BEGIN Source information

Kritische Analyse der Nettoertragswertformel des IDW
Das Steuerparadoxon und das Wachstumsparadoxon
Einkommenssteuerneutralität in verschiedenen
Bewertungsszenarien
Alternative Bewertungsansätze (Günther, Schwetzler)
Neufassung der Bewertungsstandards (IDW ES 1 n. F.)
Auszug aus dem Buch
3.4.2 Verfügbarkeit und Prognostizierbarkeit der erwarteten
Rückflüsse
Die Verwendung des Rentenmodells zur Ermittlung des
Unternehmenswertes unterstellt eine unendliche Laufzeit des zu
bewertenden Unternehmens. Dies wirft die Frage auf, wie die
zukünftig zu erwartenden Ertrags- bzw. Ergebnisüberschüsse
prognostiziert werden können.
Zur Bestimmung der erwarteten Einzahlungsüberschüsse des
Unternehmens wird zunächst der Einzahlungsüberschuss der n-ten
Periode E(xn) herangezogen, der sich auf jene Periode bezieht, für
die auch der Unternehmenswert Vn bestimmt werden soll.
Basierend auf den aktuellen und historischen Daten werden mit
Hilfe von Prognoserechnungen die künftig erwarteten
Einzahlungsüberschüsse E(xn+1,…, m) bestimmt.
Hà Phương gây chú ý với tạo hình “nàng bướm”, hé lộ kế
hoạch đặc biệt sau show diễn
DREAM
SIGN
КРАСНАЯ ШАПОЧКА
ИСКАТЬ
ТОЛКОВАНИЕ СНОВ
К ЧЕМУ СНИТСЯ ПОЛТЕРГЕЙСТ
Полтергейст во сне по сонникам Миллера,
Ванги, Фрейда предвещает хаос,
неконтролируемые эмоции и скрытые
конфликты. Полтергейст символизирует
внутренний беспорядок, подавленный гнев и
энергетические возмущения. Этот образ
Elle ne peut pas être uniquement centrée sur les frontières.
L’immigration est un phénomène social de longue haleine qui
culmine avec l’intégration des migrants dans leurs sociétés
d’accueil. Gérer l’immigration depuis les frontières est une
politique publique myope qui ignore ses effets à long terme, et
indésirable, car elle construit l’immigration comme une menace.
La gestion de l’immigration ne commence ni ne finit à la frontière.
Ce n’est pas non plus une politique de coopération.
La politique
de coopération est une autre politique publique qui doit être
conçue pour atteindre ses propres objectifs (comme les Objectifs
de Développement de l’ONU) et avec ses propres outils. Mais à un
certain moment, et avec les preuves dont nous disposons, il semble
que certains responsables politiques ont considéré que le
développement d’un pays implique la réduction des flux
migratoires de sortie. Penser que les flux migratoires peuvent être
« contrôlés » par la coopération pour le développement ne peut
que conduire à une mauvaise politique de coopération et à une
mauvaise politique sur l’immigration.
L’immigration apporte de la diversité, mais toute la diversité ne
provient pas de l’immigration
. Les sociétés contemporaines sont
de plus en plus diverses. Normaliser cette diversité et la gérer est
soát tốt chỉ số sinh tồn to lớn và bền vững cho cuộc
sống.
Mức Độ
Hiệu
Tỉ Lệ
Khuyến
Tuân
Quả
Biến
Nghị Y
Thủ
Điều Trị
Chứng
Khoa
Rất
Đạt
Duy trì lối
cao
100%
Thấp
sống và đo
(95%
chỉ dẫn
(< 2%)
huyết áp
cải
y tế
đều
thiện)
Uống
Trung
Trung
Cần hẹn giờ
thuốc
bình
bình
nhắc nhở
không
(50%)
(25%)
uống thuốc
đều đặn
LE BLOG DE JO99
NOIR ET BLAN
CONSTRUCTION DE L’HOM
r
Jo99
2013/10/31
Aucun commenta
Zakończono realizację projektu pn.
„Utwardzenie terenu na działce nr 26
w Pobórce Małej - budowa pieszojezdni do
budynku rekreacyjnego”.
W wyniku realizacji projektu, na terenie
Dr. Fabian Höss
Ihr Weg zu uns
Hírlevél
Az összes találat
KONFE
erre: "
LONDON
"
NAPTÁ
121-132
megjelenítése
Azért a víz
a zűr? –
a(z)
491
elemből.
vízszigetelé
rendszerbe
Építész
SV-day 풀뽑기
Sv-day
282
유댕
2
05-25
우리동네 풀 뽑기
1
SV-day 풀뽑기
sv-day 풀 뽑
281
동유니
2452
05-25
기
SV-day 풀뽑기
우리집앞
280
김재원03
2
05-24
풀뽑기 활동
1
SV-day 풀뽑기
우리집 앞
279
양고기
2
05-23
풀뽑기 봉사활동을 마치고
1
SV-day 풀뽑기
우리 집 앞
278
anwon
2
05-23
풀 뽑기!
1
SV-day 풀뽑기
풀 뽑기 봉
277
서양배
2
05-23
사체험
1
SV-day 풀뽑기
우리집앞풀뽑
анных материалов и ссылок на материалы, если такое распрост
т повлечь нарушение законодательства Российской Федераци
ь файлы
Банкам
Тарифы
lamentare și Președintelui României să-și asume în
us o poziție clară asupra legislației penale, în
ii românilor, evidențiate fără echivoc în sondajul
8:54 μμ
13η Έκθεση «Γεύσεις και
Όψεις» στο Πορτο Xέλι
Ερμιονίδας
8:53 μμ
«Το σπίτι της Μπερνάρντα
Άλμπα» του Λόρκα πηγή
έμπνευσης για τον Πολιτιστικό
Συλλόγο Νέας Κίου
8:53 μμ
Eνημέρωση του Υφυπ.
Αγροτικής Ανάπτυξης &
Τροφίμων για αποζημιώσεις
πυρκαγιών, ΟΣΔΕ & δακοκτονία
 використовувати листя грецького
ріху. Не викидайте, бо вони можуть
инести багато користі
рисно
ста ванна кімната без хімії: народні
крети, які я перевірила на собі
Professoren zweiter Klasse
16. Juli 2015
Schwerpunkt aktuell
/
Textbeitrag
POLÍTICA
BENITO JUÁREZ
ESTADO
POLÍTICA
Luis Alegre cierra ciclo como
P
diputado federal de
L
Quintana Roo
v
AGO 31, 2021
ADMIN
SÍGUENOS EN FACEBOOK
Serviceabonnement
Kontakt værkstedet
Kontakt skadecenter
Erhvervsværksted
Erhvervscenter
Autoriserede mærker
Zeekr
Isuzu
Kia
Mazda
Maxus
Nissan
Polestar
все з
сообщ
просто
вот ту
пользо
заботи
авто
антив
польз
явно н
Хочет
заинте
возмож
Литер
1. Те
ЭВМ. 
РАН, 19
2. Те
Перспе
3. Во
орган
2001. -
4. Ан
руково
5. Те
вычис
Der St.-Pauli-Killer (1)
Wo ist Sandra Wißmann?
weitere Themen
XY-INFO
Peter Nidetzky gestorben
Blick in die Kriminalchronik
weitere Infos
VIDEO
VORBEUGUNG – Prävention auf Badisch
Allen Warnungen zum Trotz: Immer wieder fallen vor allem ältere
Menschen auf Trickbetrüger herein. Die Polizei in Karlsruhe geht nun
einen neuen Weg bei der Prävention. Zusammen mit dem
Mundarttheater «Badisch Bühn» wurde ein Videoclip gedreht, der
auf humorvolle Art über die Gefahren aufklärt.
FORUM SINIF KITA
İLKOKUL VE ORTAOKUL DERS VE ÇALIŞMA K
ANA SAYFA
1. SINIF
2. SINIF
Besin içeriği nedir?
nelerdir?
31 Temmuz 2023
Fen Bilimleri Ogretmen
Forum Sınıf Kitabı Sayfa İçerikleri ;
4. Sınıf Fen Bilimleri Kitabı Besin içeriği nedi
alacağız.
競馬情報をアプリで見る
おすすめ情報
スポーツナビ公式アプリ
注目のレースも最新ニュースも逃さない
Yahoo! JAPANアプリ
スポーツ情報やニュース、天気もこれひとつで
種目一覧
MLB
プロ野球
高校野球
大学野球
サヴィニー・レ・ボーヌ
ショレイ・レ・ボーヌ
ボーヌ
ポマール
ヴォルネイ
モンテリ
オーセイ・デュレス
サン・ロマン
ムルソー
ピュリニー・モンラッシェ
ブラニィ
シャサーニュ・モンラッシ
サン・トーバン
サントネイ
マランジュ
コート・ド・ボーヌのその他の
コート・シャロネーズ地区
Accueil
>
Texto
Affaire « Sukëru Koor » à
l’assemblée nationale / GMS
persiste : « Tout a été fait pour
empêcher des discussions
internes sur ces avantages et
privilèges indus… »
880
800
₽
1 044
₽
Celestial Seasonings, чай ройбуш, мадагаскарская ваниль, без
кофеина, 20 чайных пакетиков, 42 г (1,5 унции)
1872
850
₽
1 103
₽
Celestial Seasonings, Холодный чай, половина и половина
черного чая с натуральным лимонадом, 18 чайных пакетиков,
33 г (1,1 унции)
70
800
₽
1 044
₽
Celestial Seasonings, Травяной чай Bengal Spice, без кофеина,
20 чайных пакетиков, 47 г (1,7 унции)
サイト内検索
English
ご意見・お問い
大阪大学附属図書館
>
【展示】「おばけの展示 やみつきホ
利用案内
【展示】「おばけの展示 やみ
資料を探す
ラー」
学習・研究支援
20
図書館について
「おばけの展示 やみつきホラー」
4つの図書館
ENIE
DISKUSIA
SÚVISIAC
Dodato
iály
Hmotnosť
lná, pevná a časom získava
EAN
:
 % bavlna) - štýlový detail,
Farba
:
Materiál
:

END Source information

What to produce:
Reproduce exactly, and with no other material, the lines between those holding "Dr. Fabian Höss" and "auf humorvolle Art", inclusive.

Answer for the task:
Dr. Fabian Höss
Ihr Weg zu uns
Hírlevél
Az összes találat
KONFE
erre: "
LONDON
"
NAPTÁ
121-132
megjelenítése
Azért a víz
a zűr? –
a(z)
491
elemből.
vízszigetelé
rendszerbe
Építész
SV-day 풀뽑기
Sv-day
282
유댕
2
05-25
우리동네 풀 뽑기
1
SV-day 풀뽑기
sv-day 풀 뽑
281
동유니
2452
05-25
기
SV-day 풀뽑기
우리집앞
280
김재원03
2
05-24
풀뽑기 활동
1
SV-day 풀뽑기
우리집 앞
279
양고기
2
05-23
풀뽑기 봉사활동을 마치고
1
SV-day 풀뽑기
우리 집 앞
278
anwon
2
05-23
풀 뽑기!
1
SV-day 풀뽑기
풀 뽑기 봉
277
서양배
2
05-23
사체험
1
SV-day 풀뽑기
우리집앞풀뽑
анных материалов и ссылок на материалы, если такое распрост
т повлечь нарушение законодательства Российской Федераци
ь файлы
Банкам
Тарифы
lamentare și Președintelui României să-și asume în
us o poziție clară asupra legislației penale, în
ii românilor, evidențiate fără echivoc în sondajul
8:54 μμ
13η Έκθεση «Γεύσεις και
Όψεις» στο Πορτο Xέλι
Ερμιονίδας
8:53 μμ
«Το σπίτι της Μπερνάρντα
Άλμπα» του Λόρκα πηγή
έμπνευσης για τον Πολιτιστικό
Συλλόγο Νέας Κίου
8:53 μμ
Eνημέρωση του Υφυπ.
Αγροτικής Ανάπτυξης &
Τροφίμων για αποζημιώσεις
πυρκαγιών, ΟΣΔΕ & δακοκτονία
 використовувати листя грецького
ріху. Не викидайте, бо вони можуть
инести багато користі
рисно
ста ванна кімната без хімії: народні
крети, які я перевірила на собі
Professoren zweiter Klasse
16. Juli 2015
Schwerpunkt aktuell
/
Textbeitrag
POLÍTICA
BENITO JUÁREZ
ESTADO
POLÍTICA
Luis Alegre cierra ciclo como
P
diputado federal de
L
Quintana Roo
v
AGO 31, 2021
ADMIN
SÍGUENOS EN FACEBOOK
Serviceabonnement
Kontakt værkstedet
Kontakt skadecenter
Erhvervsværksted
Erhvervscenter
Autoriserede mærker
Zeekr
Isuzu
Kia
Mazda
Maxus
Nissan
Polestar
все з
сообщ
просто
вот ту
пользо
заботи
авто
антив
польз
явно н
Хочет
заинте
возмож
Литер
1. Те
ЭВМ. 
РАН, 19
2. Те
Перспе
3. Во
орган
2001. -
4. Ан
руково
5. Те
вычис
Der St.-Pauli-Killer (1)
Wo ist Sandra Wißmann?
weitere Themen
XY-INFO
Peter Nidetzky gestorben
Blick in die Kriminalchronik
weitere Infos
VIDEO
VORBEUGUNG – Prävention auf Badisch
Allen Warnungen zum Trotz: Immer wieder fallen vor allem ältere
Menschen auf Trickbetrüger herein. Die Polizei in Karlsruhe geht nun
einen neuen Weg bei der Prävention. Zusammen mit dem
Mundarttheater «Badisch Bühn» wurde ein Videoclip gedreht, der
auf humorvolle Art über die Gefahren aufklärt.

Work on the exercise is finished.